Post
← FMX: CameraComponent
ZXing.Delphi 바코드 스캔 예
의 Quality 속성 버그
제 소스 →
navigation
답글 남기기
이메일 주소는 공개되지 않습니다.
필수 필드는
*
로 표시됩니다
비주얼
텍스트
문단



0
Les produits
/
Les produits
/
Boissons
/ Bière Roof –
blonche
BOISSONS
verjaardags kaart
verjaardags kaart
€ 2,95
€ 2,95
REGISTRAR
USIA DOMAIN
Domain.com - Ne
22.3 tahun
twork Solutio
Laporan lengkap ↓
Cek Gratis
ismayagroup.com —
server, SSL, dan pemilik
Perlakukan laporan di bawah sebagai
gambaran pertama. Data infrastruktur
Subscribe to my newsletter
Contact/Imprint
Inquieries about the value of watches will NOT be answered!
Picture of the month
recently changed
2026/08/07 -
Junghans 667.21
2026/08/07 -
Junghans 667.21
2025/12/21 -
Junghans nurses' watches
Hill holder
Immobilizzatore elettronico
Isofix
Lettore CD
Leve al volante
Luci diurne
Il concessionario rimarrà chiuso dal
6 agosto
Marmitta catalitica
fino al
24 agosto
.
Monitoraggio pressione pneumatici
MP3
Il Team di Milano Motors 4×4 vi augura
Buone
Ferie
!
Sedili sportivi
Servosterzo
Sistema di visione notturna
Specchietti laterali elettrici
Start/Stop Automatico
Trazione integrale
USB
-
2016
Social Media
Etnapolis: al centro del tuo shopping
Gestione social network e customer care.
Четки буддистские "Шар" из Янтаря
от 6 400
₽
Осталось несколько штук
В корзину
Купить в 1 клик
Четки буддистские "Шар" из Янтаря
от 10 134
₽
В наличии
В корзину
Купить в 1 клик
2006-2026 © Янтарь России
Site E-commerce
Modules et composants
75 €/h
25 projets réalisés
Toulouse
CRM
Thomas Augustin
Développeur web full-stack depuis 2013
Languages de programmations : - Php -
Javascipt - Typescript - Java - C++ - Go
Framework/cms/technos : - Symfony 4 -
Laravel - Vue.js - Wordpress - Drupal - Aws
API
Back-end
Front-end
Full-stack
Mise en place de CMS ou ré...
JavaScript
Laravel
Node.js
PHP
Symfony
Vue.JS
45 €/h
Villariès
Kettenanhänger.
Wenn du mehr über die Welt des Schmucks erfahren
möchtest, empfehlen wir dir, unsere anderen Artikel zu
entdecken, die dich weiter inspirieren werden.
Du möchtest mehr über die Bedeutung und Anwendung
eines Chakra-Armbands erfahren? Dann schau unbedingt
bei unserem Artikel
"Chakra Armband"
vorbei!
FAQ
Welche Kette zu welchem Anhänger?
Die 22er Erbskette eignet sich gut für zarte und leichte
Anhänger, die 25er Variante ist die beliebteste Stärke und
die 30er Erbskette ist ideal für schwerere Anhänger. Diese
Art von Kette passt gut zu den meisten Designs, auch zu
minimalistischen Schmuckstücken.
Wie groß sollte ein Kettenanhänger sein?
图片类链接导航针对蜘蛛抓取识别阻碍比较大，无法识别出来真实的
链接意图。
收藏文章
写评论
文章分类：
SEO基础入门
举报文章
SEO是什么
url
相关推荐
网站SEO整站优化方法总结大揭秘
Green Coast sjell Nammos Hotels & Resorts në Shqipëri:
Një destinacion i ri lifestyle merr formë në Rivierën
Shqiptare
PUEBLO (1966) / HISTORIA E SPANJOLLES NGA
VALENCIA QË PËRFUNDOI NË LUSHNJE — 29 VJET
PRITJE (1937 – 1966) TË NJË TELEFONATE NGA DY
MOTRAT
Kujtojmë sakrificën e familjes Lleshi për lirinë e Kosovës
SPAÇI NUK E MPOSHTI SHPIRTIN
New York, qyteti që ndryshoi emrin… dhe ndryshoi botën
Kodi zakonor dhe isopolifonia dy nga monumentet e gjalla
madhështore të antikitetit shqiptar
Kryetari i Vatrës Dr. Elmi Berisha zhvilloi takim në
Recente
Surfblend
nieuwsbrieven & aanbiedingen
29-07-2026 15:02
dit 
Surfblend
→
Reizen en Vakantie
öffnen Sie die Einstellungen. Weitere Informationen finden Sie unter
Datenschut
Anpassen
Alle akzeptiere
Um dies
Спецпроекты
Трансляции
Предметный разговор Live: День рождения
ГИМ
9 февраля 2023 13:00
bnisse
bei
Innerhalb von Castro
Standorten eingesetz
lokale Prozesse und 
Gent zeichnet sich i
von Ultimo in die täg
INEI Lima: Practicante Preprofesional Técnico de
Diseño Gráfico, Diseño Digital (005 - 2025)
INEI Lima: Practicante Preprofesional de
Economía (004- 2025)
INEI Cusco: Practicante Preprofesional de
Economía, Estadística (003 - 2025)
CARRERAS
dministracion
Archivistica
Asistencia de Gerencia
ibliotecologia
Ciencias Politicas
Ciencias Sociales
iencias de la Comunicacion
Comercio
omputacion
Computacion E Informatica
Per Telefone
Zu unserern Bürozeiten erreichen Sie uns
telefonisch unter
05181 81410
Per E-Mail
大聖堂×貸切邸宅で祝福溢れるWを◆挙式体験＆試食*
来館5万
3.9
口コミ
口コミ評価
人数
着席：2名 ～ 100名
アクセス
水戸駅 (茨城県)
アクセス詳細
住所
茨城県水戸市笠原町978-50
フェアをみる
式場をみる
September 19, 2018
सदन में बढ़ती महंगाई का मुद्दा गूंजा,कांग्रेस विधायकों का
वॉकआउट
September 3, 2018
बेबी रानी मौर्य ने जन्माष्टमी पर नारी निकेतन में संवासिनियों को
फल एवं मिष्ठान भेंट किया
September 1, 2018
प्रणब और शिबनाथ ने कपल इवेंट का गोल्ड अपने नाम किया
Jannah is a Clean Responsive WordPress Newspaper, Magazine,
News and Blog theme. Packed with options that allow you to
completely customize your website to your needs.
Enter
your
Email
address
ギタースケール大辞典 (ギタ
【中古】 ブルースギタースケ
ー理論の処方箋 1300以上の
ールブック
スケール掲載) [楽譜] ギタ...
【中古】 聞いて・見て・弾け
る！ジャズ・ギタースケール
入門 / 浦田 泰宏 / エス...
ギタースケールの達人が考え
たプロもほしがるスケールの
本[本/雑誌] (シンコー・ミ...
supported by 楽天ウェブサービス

******************************

Your objective
Your task is to transcribe all of the entries word for word.

Output for this task
Post
← FMX: CameraComponent
ZXing.Delphi 바코드 스캔 예
의 Quality 속성 버그
제 소스 →
navigation
답글 남기기
이메일 주소는 공개되지 않습니다.
필수 필드는
*
로 표시됩니다
비주얼
텍스트
문단



0
Les produits
/
Les produits
/
Boissons
/ Bière Roof –
blonche
BOISSONS
verjaardags kaart
verjaardags kaart
€ 2,95
€ 2,95
REGISTRAR
USIA DOMAIN
Domain.com - Ne
22.3 tahun
twork Solutio
Laporan lengkap ↓
Cek Gratis
ismayagroup.com —
server, SSL, dan pemilik
Perlakukan laporan di bawah sebagai
gambaran pertama. Data infrastruktur
Subscribe to my newsletter
Contact/Imprint
Inquieries about the value of watches will NOT be answered!
Picture of the month
recently changed
2026/08/07 -
Junghans 667.21
2026/08/07 -
Junghans 667.21
2025/12/21 -
Junghans nurses' watches
Hill holder
Immobilizzatore elettronico
Isofix
Lettore CD
Leve al volante
Luci diurne
Il concessionario rimarrà chiuso dal
6 agosto
Marmitta catalitica
fino al
24 agosto
.
Monitoraggio pressione pneumatici
MP3
Il Team di Milano Motors 4×4 vi augura
Buone
Ferie
!
Sedili sportivi
Servosterzo
Sistema di visione notturna
Specchietti laterali elettrici
Start/Stop Automatico
Trazione integrale
USB
-
2016
Social Media
Etnapolis: al centro del tuo shopping
Gestione social network e customer care.
Четки буддистские "Шар" из Янтаря
от 6 400
₽
Осталось несколько штук
В корзину
Купить в 1 клик
Четки буддистские "Шар" из Янтаря
от 10 134
₽
В наличии
В корзину
Купить в 1 клик
2006-2026 © Янтарь России
Site E-commerce
Modules et composants
75 €/h
25 projets réalisés
Toulouse
CRM
Thomas Augustin
Développeur web full-stack depuis 2013
Languages de programmations : - Php -
Javascipt - Typescript - Java - C++ - Go
Framework/cms/technos : - Symfony 4 -
Laravel - Vue.js - Wordpress - Drupal - Aws
API
Back-end
Front-end
Full-stack
Mise en place de CMS ou ré...
JavaScript
Laravel
Node.js
PHP
Symfony
Vue.JS
45 €/h
Villariès
Kettenanhänger.
Wenn du mehr über die Welt des Schmucks erfahren
möchtest, empfehlen wir dir, unsere anderen Artikel zu
entdecken, die dich weiter inspirieren werden.
Du möchtest mehr über die Bedeutung und Anwendung
eines Chakra-Armbands erfahren? Dann schau unbedingt
bei unserem Artikel
"Chakra Armband"
vorbei!
FAQ
Welche Kette zu welchem Anhänger?
Die 22er Erbskette eignet sich gut für zarte und leichte
Anhänger, die 25er Variante ist die beliebteste Stärke und
die 30er Erbskette ist ideal für schwerere Anhänger. Diese
Art von Kette passt gut zu den meisten Designs, auch zu
minimalistischen Schmuckstücken.
Wie groß sollte ein Kettenanhänger sein?
图片类链接导航针对蜘蛛抓取识别阻碍比较大，无法识别出来真实的
链接意图。
收藏文章
写评论
文章分类：
SEO基础入门
举报文章
SEO是什么
url
相关推荐
网站SEO整站优化方法总结大揭秘
Green Coast sjell Nammos Hotels & Resorts në Shqipëri:
Një destinacion i ri lifestyle merr formë në Rivierën
Shqiptare
PUEBLO (1966) / HISTORIA E SPANJOLLES NGA
VALENCIA QË PËRFUNDOI NË LUSHNJE — 29 VJET
PRITJE (1937 – 1966) TË NJË TELEFONATE NGA DY
MOTRAT
Kujtojmë sakrificën e familjes Lleshi për lirinë e Kosovës
SPAÇI NUK E MPOSHTI SHPIRTIN
New York, qyteti që ndryshoi emrin… dhe ndryshoi botën
Kodi zakonor dhe isopolifonia dy nga monumentet e gjalla
madhështore të antikitetit shqiptar
Kryetari i Vatrës Dr. Elmi Berisha zhvilloi takim në
Recente
Surfblend
nieuwsbrieven & aanbiedingen
29-07-2026 15:02
dit 
Surfblend
→
Reizen en Vakantie
öffnen Sie die Einstellungen. Weitere Informationen finden Sie unter
Datenschut
Anpassen
Alle akzeptiere
Um dies
Спецпроекты
Трансляции
Предметный разговор Live: День рождения
ГИМ
9 февраля 2023 13:00
bnisse
bei
Innerhalb von Castro
Standorten eingesetz
lokale Prozesse und 
Gent zeichnet sich i
von Ultimo in die täg
INEI Lima: Practicante Preprofesional Técnico de
Diseño Gráfico, Diseño Digital (005 - 2025)
INEI Lima: Practicante Preprofesional de
Economía (004- 2025)
INEI Cusco: Practicante Preprofesional de
Economía, Estadística (003 - 2025)
CARRERAS
dministracion
Archivistica
Asistencia de Gerencia
ibliotecologia
Ciencias Politicas
Ciencias Sociales
iencias de la Comunicacion
Comercio
omputacion
Computacion E Informatica
Per Telefone
Zu unserern Bürozeiten erreichen Sie uns
telefonisch unter
05181 81410
Per E-Mail
大聖堂×貸切邸宅で祝福溢れるWを◆挙式体験＆試食*
来館5万
3.9
口コミ
口コミ評価
人数
着席：2名 ～ 100名
アクセス
水戸駅 (茨城県)
アクセス詳細
住所
茨城県水戸市笠原町978-50
フェアをみる
式場をみる
September 19, 2018
सदन में बढ़ती महंगाई का मुद्दा गूंजा,कांग्रेस विधायकों का
वॉकआउट
September 3, 2018
बेबी रानी मौर्य ने जन्माष्टमी पर नारी निकेतन में संवासिनियों को
फल एवं मिष्ठान भेंट किया
September 1, 2018
प्रणब और शिबनाथ ने कपल इवेंट का गोल्ड अपने नाम किया
Jannah is a Clean Responsive WordPress Newspaper, Magazine,
News and Blog theme. Packed with options that allow you to
completely customize your website to your needs.
Enter
your
Email
address
ギタースケール大辞典 (ギタ
【中古】 ブルースギタースケ
ー理論の処方箋 1300以上の
ールブック
スケール掲載) [楽譜] ギタ...
【中古】 聞いて・見て・弾け
る！ジャズ・ギタースケール
入門 / 浦田 泰宏 / エス...
ギタースケールの達人が考え
たプロもほしがるスケールの
本[本/雑誌] (シンコー・ミ...
supported by 楽天ウェブサービス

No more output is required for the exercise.